What you write should be the line containing "Subscribe to our Newsletter" followed by every line after it to the end of the listing, exactly as given, and nothing more.

→ **Dataset records**
▽

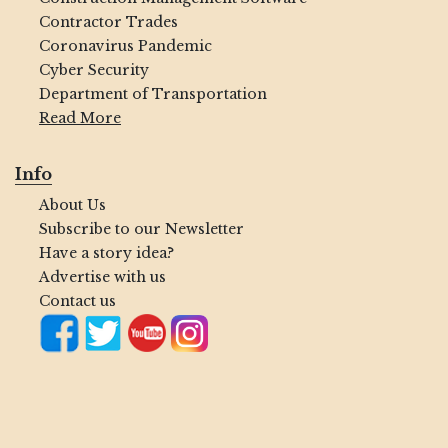
Contractor Trades
Coronavirus Pandemic
Cyber Security
Department of Transportation
Read More
Info
About Us
Subscribe to our Newsletter
Have a story idea?
Advertise with us
Contact us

△

→ **Result**
Subscribe to our Newsletter
Have a story idea?
Advertise with us
Contact us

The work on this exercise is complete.